Perhaps it may turn out a sang,
Perhaps turn out a sermon.

-- R. Burns Epistle to a Young Friend

Thursday, January 9, 2014

Be Hatin'



O LORD, who shall sojourn in your tent?
Who shall dwell on your holy hill?
He who walks blamelessly and does what is right
and speaks truth in his heart;
who does not slander with his tongue
and does no evil to his neighbor,
nor takes up a reproach against his friend;
in whose eyes a vile person is despised,
but who honors those who fear the LORD;
who swears to his own hurt and does not change;
who does not put out his money at interest
and does not take a bribe against the innocent.
He who does these things shall never be moved.
 -- Psalm 15:1-5


We generally think we ought to be kind and forgiving and tolerant of everyone, but are there people we may despise?  Paul warned the church at Corinth about be too accepting:  But now I am writing to you not to associate with anyone who bears the name of brother if he is guilty of sexual immorality or greed, or is an idolater, reviler, drunkard, or swindler—not even to eat with such a one. (1 Corinthians 5:11)

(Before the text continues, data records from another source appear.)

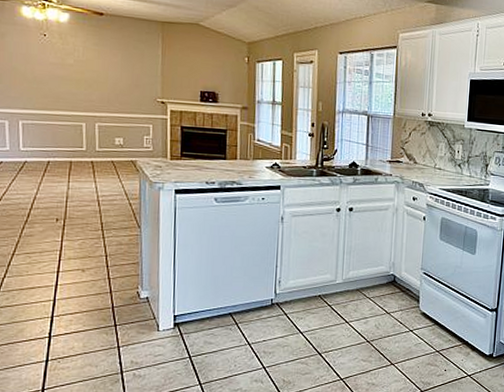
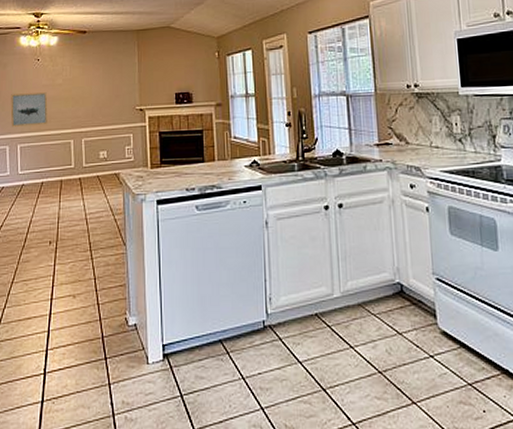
wall art: none [10,67,56,105] -> present [10,92,48,127]

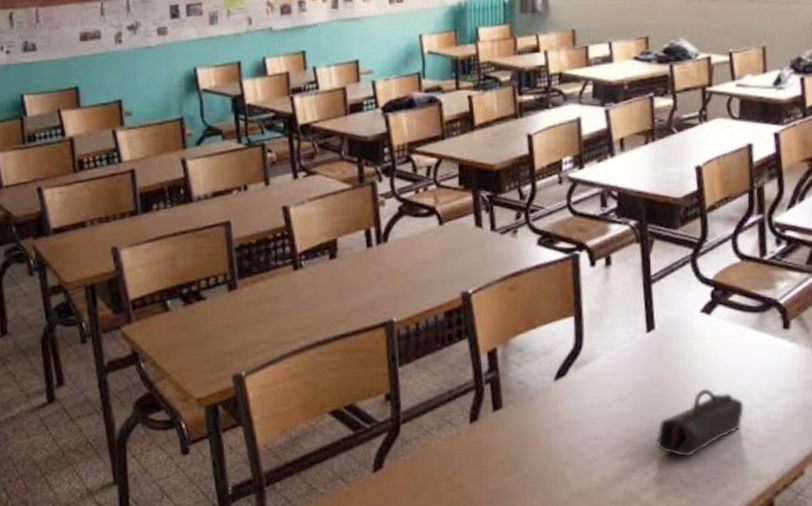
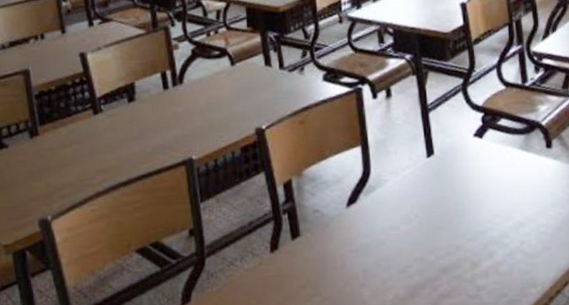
pencil case: present [655,388,744,457] -> none [441,206,518,271]

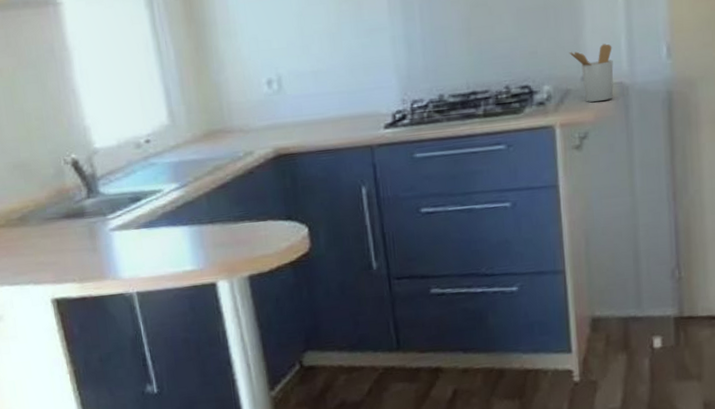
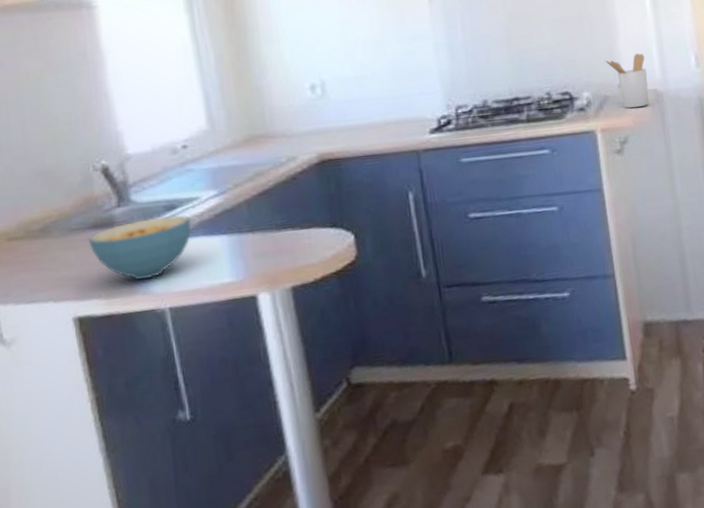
cereal bowl: none [61,206,156,267] -> present [87,215,192,280]

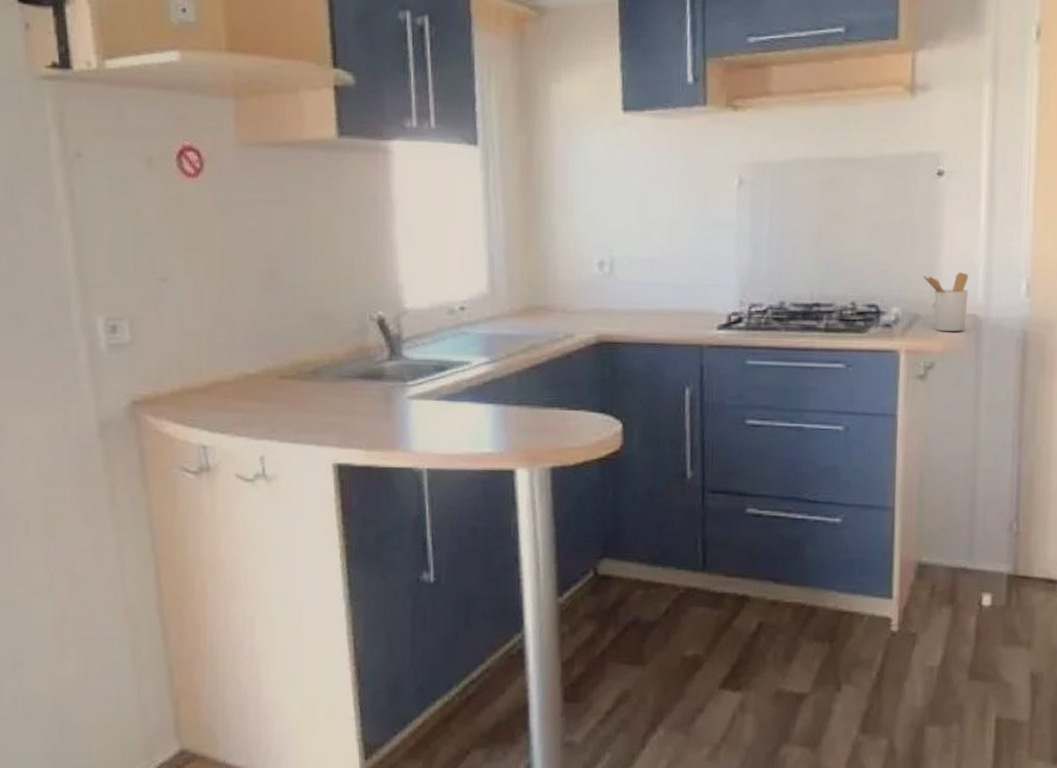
cereal bowl: present [87,215,192,280] -> none [356,375,459,437]

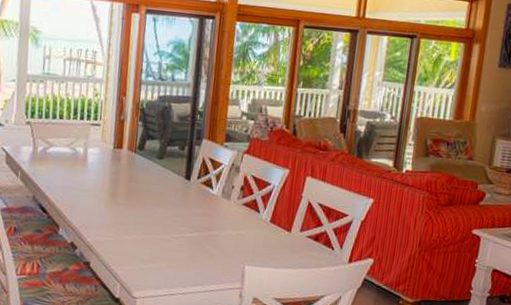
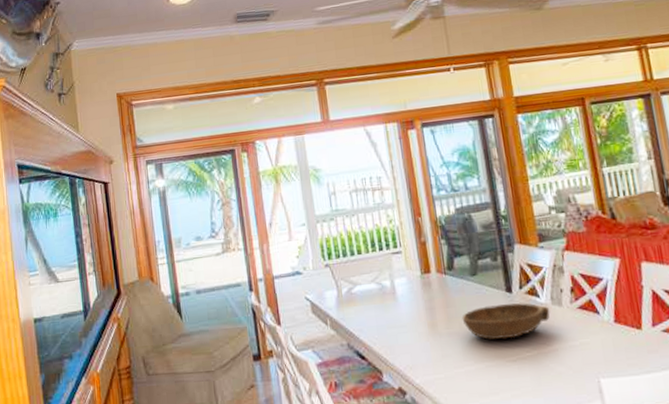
bowl: none [140,187,219,219] -> present [462,303,550,340]

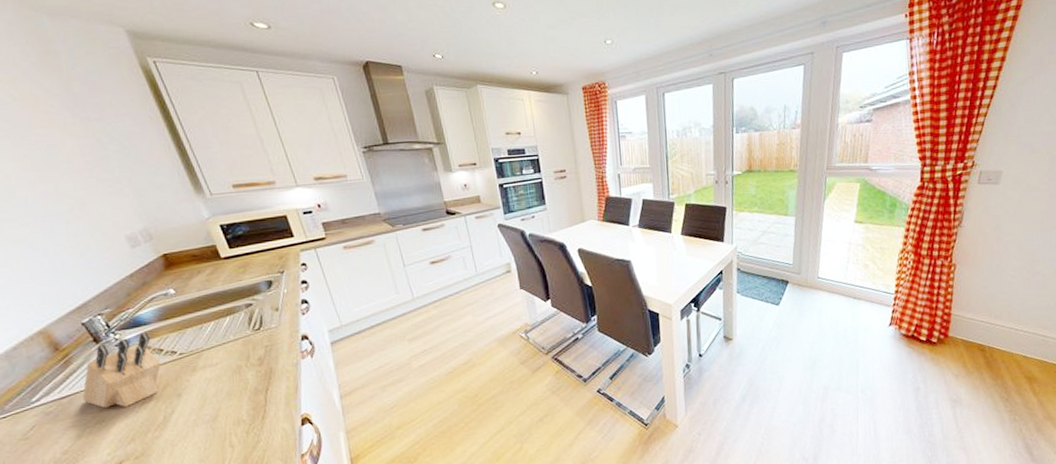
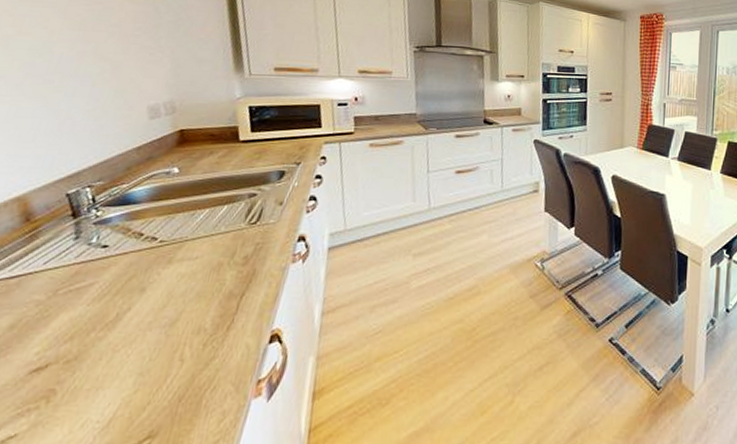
knife block: present [82,332,162,409] -> none [33,212,137,297]

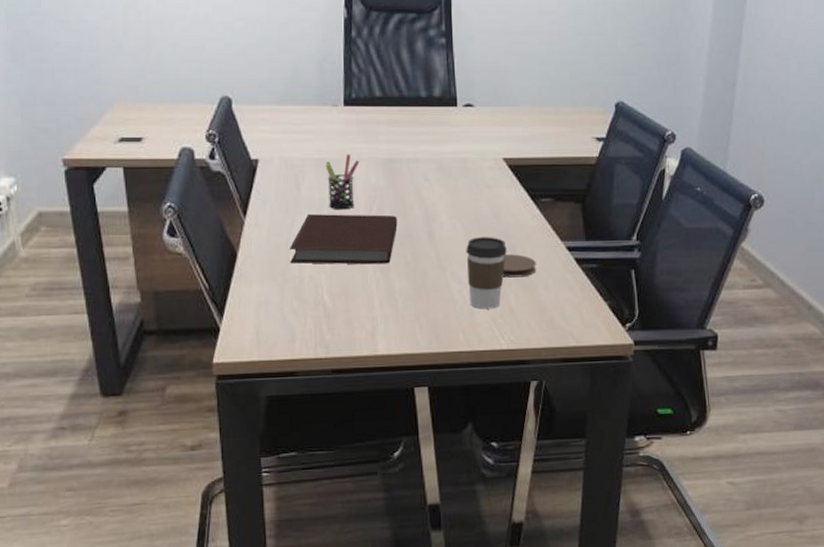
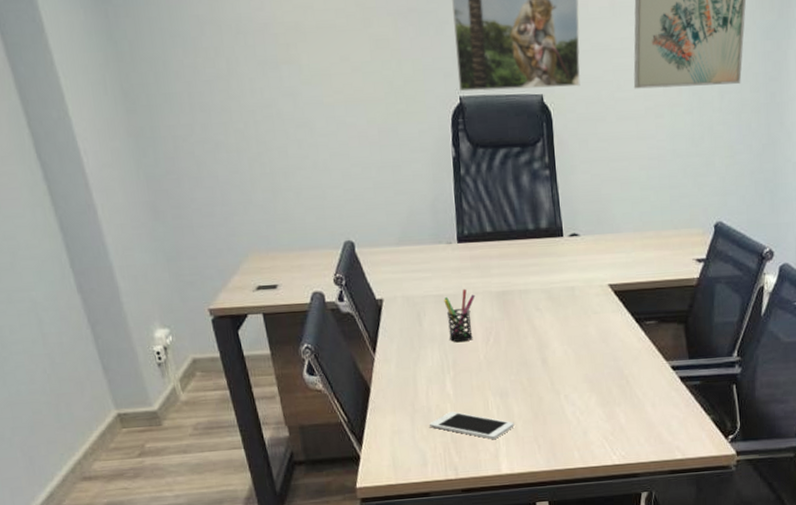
notebook: present [289,214,398,265] -> none [416,345,513,395]
cell phone: none [300,284,395,316] -> present [429,412,514,439]
coffee cup: present [466,237,507,309] -> none [577,360,615,429]
coaster: present [502,254,536,278] -> none [612,375,644,398]

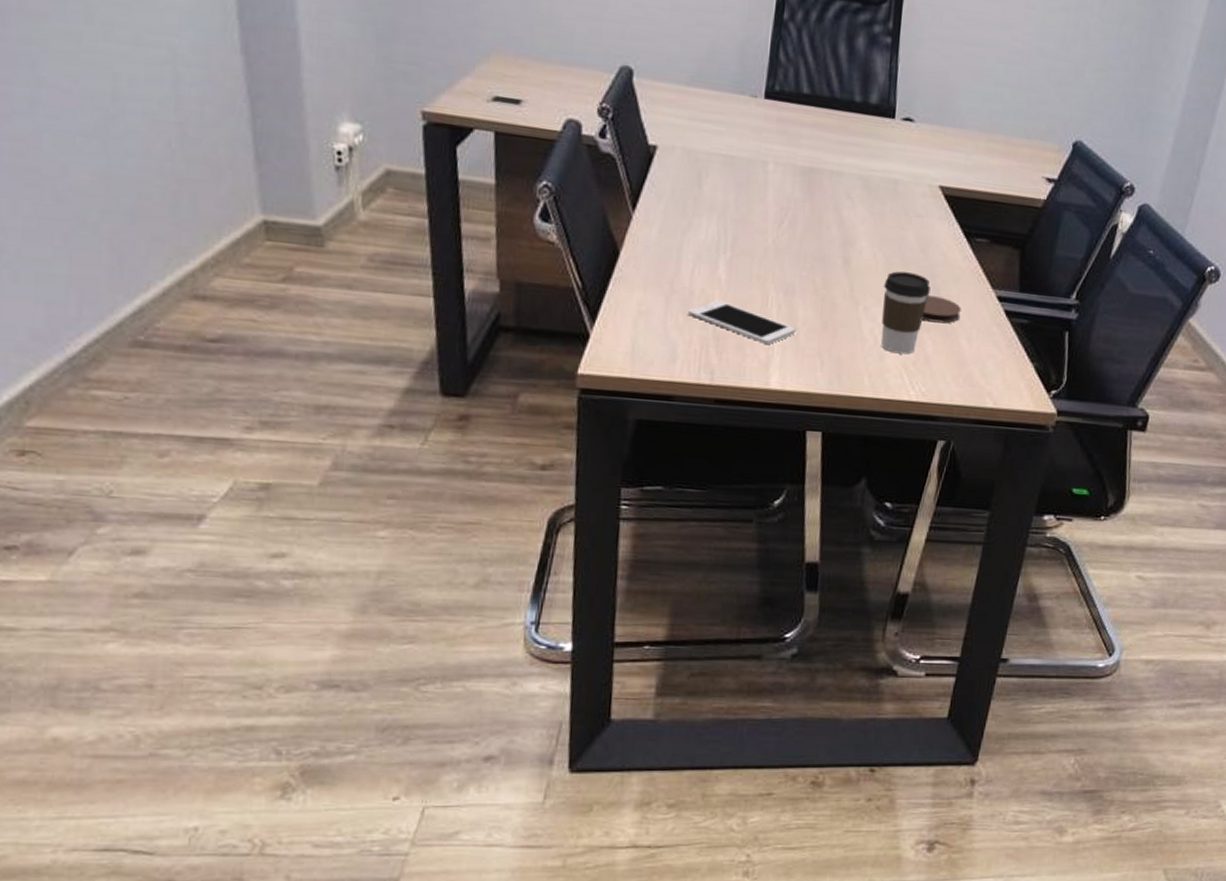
pen holder: present [444,288,475,343] -> none [734,154,775,219]
coffee cup: none [577,360,615,429] -> present [881,271,930,355]
coaster: none [612,375,644,398] -> present [922,295,961,324]

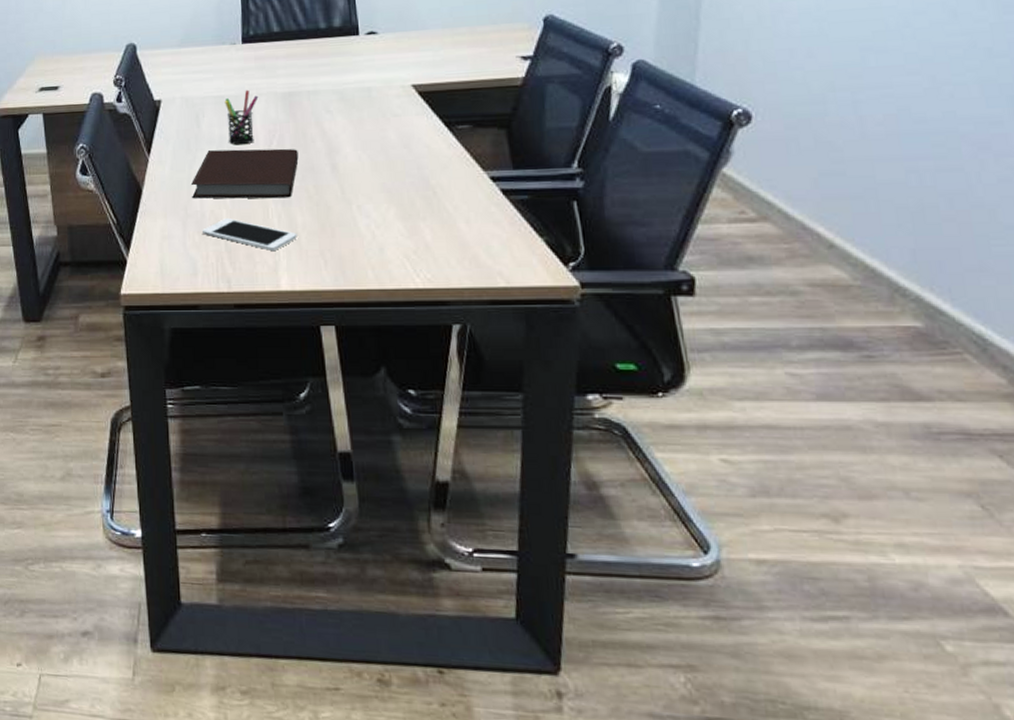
notebook: none [681,218,811,288] -> present [190,148,299,199]
pen holder: none [734,154,775,219] -> present [225,89,259,145]
coffee cup: present [881,271,930,355] -> none [373,168,420,245]
coaster: present [922,295,961,324] -> none [415,186,455,211]

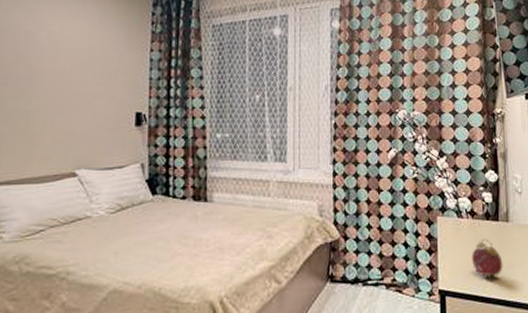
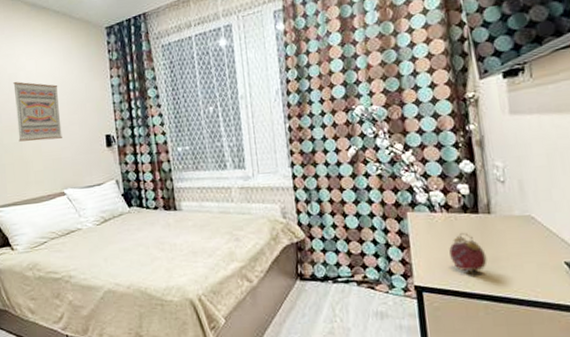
wall art: none [26,41,86,111] -> present [13,81,62,142]

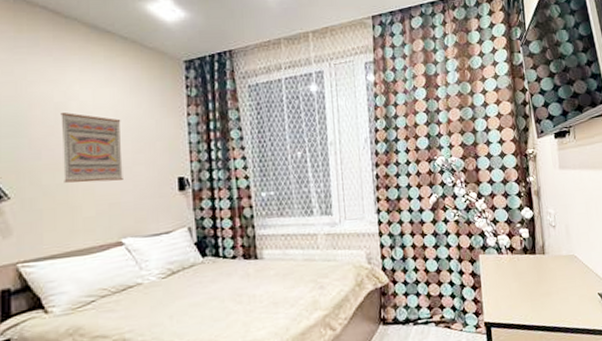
alarm clock: present [449,232,488,275] -> none [513,271,542,309]

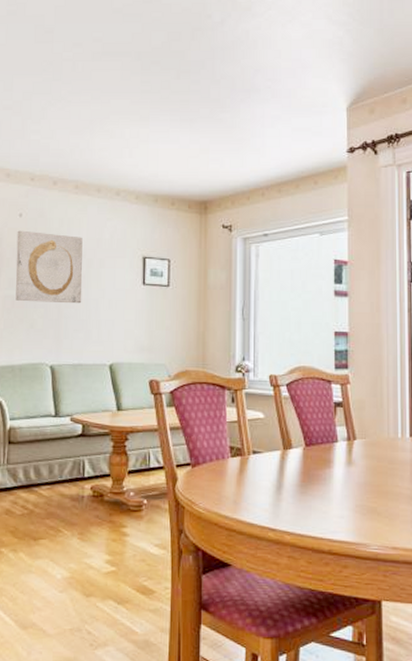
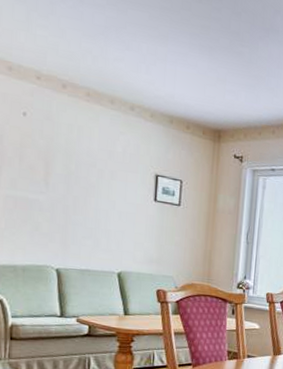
wall art: present [15,230,83,304] -> none [18,130,94,212]

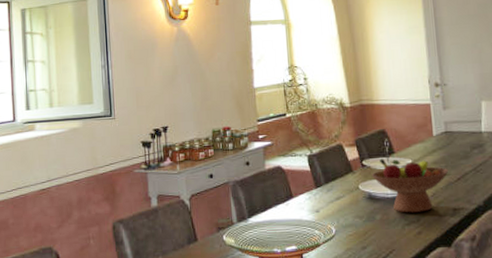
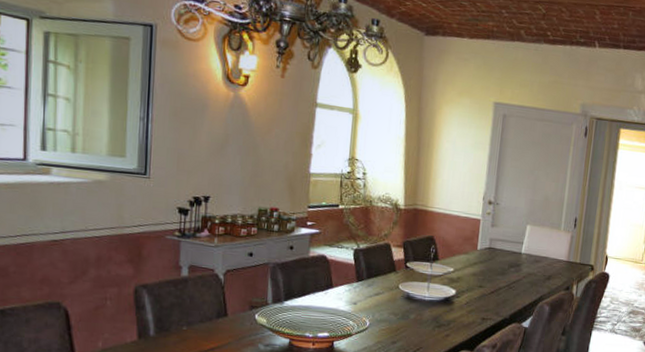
fruit bowl: present [371,159,449,213] -> none [413,263,485,317]

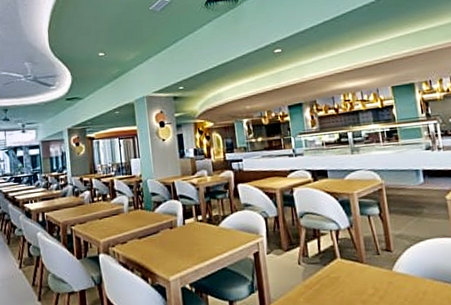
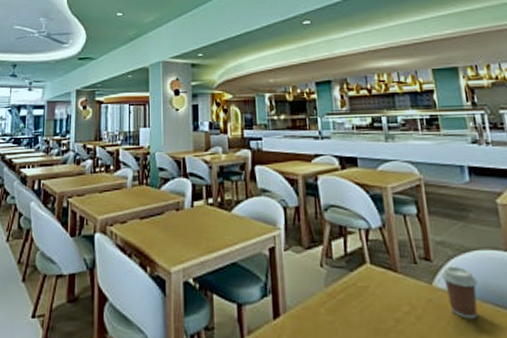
coffee cup: none [399,253,430,295] -> present [440,265,478,319]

Jesus did not despise those who were in need of the Great Physician.  He did, though, tell us that we could not follow Him unless we were willing to hate:  If anyone comes to me and does not hate his own father and mother and wife and children and brothers and sisters, yes, and even his own life, he cannot be my disciple.  (Luke 14:26) 

Wait, “even his own life”?  Jude, of all people, might help us out:  And have mercy on those who doubt; save others by snatching them out of the fire; to others show mercy with fear, hating even the garment stained by the flesh. (Jude 22-23)

It’s the flesh that is the problem.  The old nature, my old nature is vile and to be despised.  In each one of us, even the most fallen and wicked, is the potential for the new life.  It is bond and imprisoned by the carnal mind and worldly ways of thinking.  Do we not hate and are we not right to hate those who oppress and enslave others?  We ought also to despise the self which denies liberty to the spirit. 


2 comments:

Bob said...

"If anyone comes to me and does not hate his own father and mother and wife and children and brothers and sisters, yes, and even his own life, he cannot be my disciple."

I don't hate those people. That verse bothers me.

mushroom said...

No, we don't hate them. It's a "by contrast" thing. God calls us to reject the world's way of thinking. "Naturally" we love our parents and siblings. Through Christ we are called to a love that transcends even the love of family.

An old hillbilly of our acquaintance cautioned his children to "stay out of water until you learn how to swim."

If we insist on clinging to our natural loves, it is rather like trying to learn to swim if we are unwilling to get our heads wet. And when you learn to swim, you don't forget how to walk, you just find out you can move in another dimension.